I guess I don't really understand what this is doing for us. I already make backup copies of all of my blurays using AnyDVD, what's the difference here?
I have to make encodes of the BDs I've purchased. Its too much of a pain in the but to watch them otherwise.
Uh, no you don't. Blu-ray discs are already compressed and encoded to MPEG2, AVC, or VC-1. With BD ripping tools, you can remove unneeded streams and maintain the original encode. You cannot do that with "this" (decoded video output accessible thanks to HDCP master key). ALL you can do with this IS make an encode unless you have a PC from the future.
Sure, I do that too, but I would continue to do it anyways...because I'm still not going to have the router bandwidth to stream full bitrate blurays from my computer to my PS3...right?
While it would take an insane amount of bandwidth to stream the decompressed video, that's not what it's about either.
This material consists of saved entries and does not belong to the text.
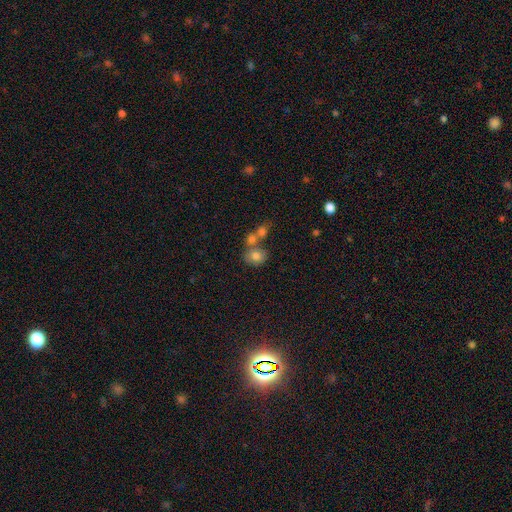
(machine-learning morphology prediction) This appears to be a smooth galaxy with no disk features (75%) that is round (70%). Merging: merger (42%, tied with none).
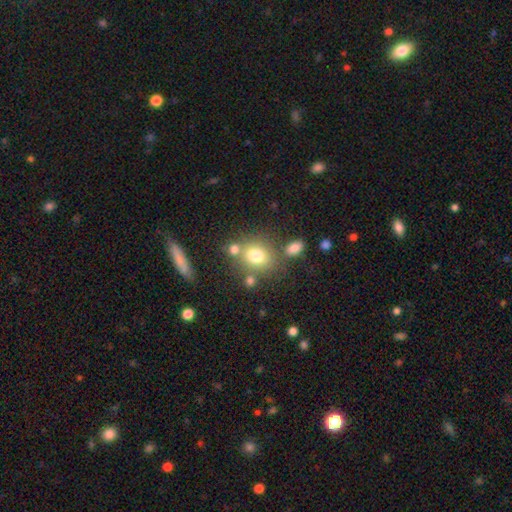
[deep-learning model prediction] This appears to be a smooth galaxy with no disk features (75%) that is round (65%). Merging: none (60%).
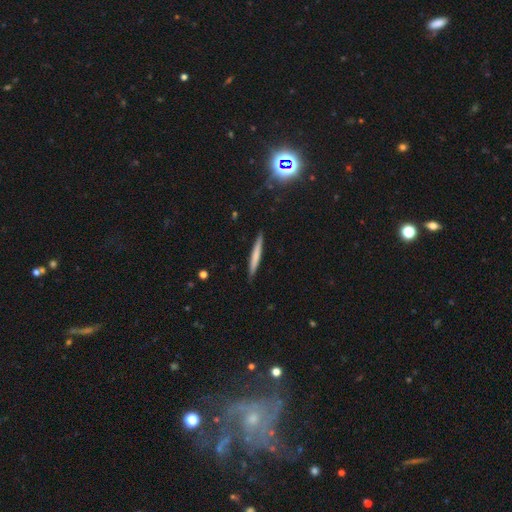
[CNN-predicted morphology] A smooth galaxy with no disk features (63%) that is cigar-shaped (96%).

Vote fractions:
- Smooth or featured? smooth: 63% / featured or disk: 31% / star or artifact: 6%
- How rounded? cigar-shaped: 96% / in between: 3% / round: 1%
- Merging? none: 90% / minor disturbance: 8% / major disturbance: 1% / merger: 1%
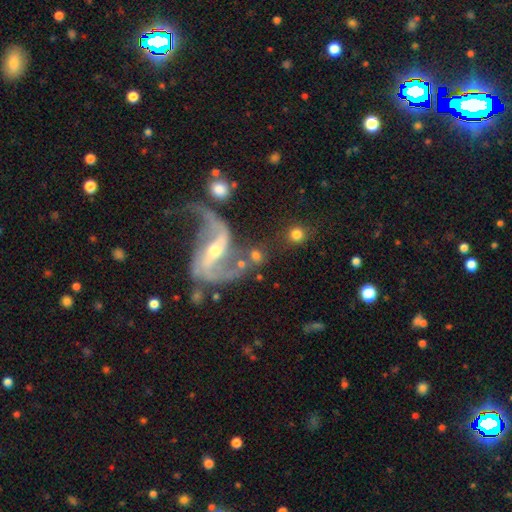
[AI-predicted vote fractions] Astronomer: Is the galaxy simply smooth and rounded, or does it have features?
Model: featured or disk — 57% (runner-up: smooth, 32%).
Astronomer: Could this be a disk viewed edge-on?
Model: no — 93%.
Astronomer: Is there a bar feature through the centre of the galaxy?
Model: strong — 36% (runner-up: weak, 35%).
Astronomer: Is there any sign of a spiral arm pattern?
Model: yes — 81%.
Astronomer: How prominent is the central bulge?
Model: moderate — 53% (runner-up: small, 34%).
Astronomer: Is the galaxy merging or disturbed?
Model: none — 57%.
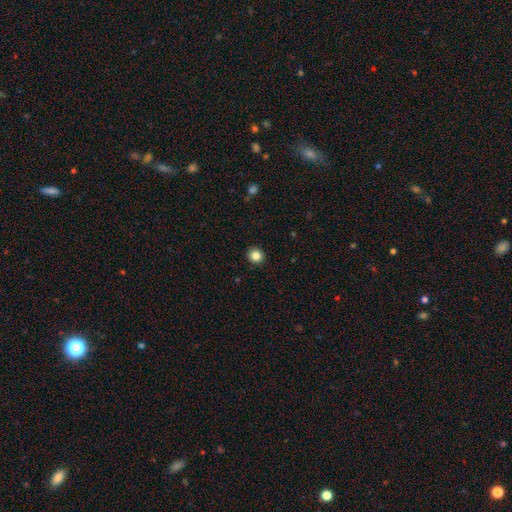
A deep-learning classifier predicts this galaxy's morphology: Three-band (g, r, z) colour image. It shows a smooth galaxy with no disk features (84%) that is round (93%). Merging: none (93%).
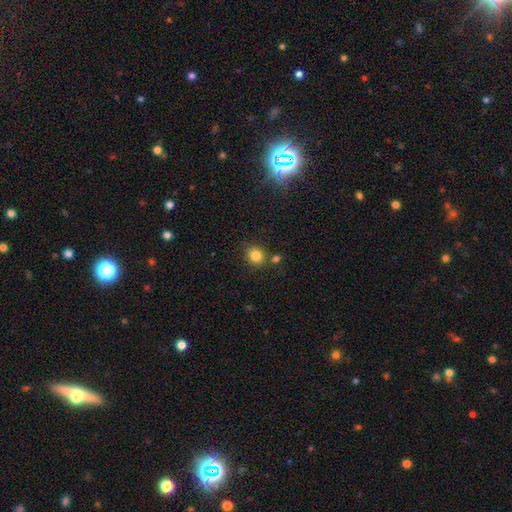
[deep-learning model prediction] Q: Smooth or featured?
A: smooth (83%); runner-up: star or artifact (12%)
Q: How rounded?
A: round (79%); runner-up: in between (20%)
Q: Merging?
A: none (77%); runner-up: merger (10%)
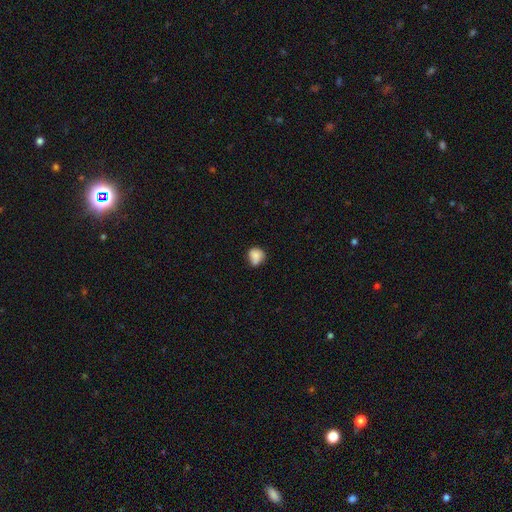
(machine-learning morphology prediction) This appears to be a smooth galaxy with no disk features (79%) that is round (77%). Merging: none (52%).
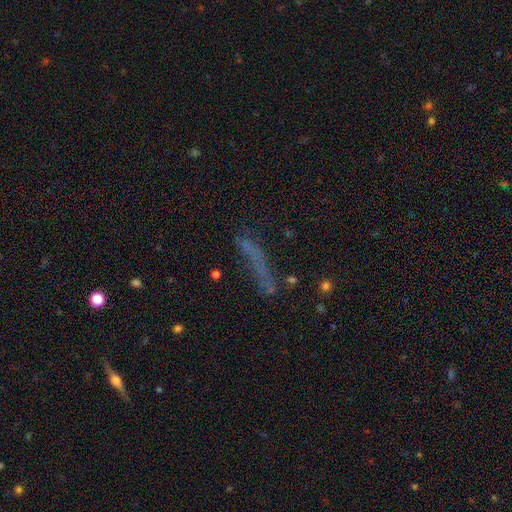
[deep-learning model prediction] Smooth or featured? Predicted: smooth (p=0.46). Merging? Predicted: none (p=0.53).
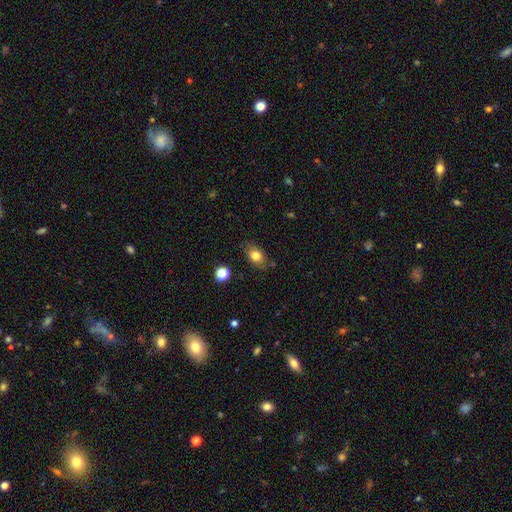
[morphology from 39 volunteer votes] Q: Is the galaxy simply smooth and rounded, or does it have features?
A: smooth — 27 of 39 (69%).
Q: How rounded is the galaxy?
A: in between — 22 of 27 (81%).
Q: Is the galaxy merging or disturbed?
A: none — 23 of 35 (66%).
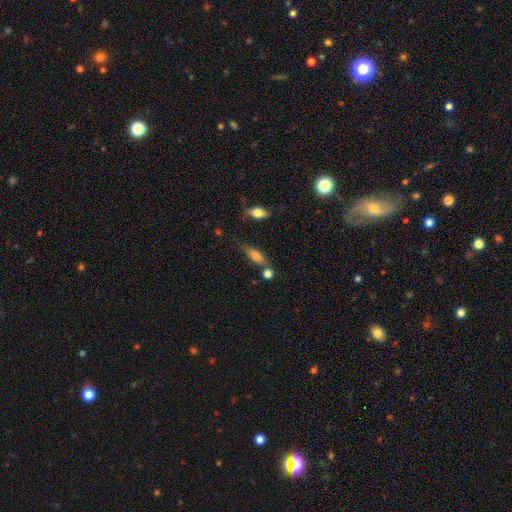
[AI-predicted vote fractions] Overall: smooth (73%). How rounded: in between (65%; cigar-shaped 29%). Merging: none (51%; minor disturbance 22%).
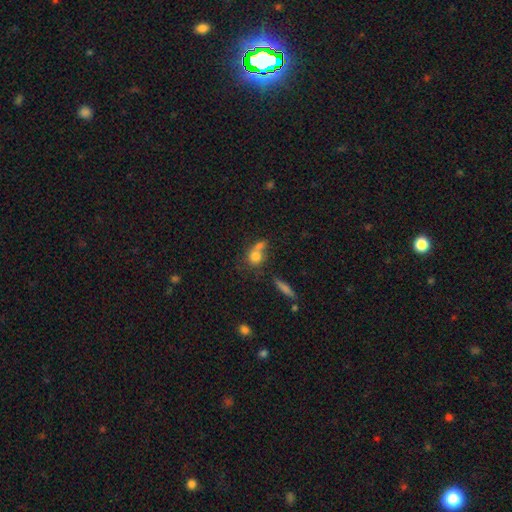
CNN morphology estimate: Smooth or featured?
  - smooth: 76% *
  - featured or disk: 14%
  - star or artifact: 10%
How rounded?
  - round: 66% *
  - in between: 30%
  - cigar-shaped: 4%
Merging?
  - merger: 46% *
  - none: 38%
  - minor disturbance: 10%
  - major disturbance: 6%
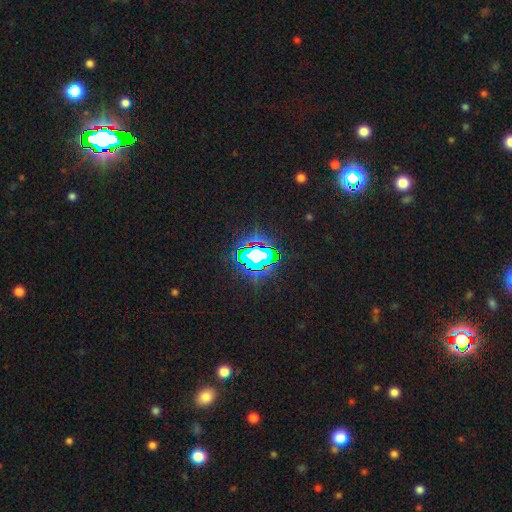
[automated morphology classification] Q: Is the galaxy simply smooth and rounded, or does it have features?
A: star or artifact — 69%.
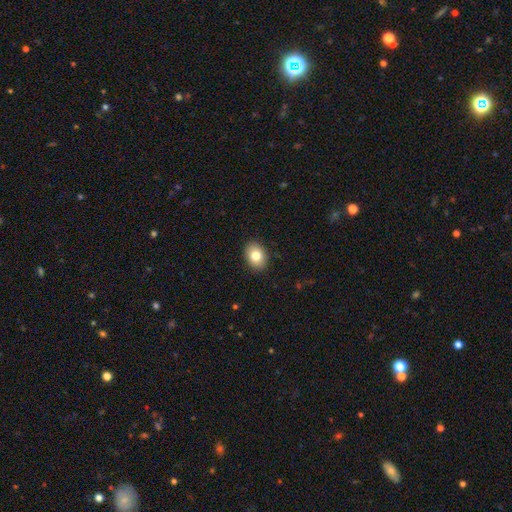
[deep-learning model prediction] Overall: smooth (81%). How rounded: in between (70%). Merging: none (89%).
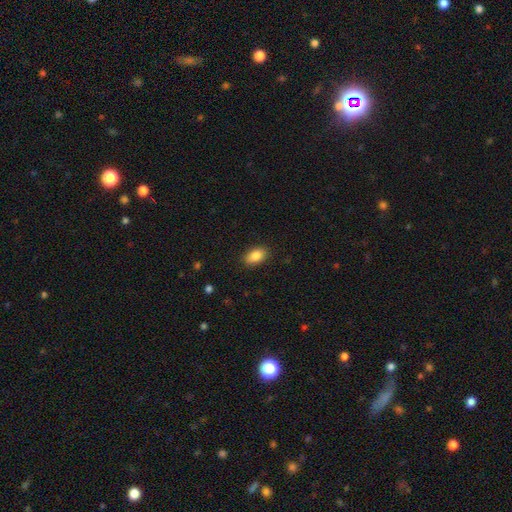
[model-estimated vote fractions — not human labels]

All it really means is that we can now intercept the video and audio stream after it has been decoded and sent to the output devices so it doesn't matter what kind of DRM it has earlier in the process, you can still get a high-quality source. You're still expected to do a lossy encode.
And I know I said it didn't matter what kind of DRM there was earlier in the stream but, well, there's Cinavia (audio watermarks indicating how the video is intended to play).

Cinavia survives even analog generational transitions, but it's still a form of DRM copy protection. They are forcing all players to be compliant with it by tying it in with AACS+ licensing requirements (players can't play those discs without the manufacturers agreeing to it). Basically, a cam rip will have an audio watermark that says to only allow the movie to play on theatrical equipment. A BD rip will have a watermark that says to only allow it to playback on protected commercially pressed discs with AACS (remove the AACS encyption and you got a video that will mute itself and display a nag screen on compliant playback devices). A DVD rip may have a watermark that says it cannot be played over a network stream or a video file.
While there probably is a "Theatrical and encrypted pressed commercial disc" flag, I'm pretty sure they are making different watermarks for the home versions. Perhaps someone should sue the content providers implementing it for advertising "lossless" audio if it has been reprocessed with this crap for a home version's watermark? Their website even says that a legitimate camcorder recording may inadvertantly trigger Cinavia protection. For example, if your neighbor cranked up his loud movie because the wedding in your yard was too loud for him, you may have a wedding video that mutes itself and displays a nag screen on compliant players.
Hackers: Get to work on detecting and removing Cinavia from audio streams... STAT!
It's too bad that most of the science for the imperceptible watermarks was private research (not published).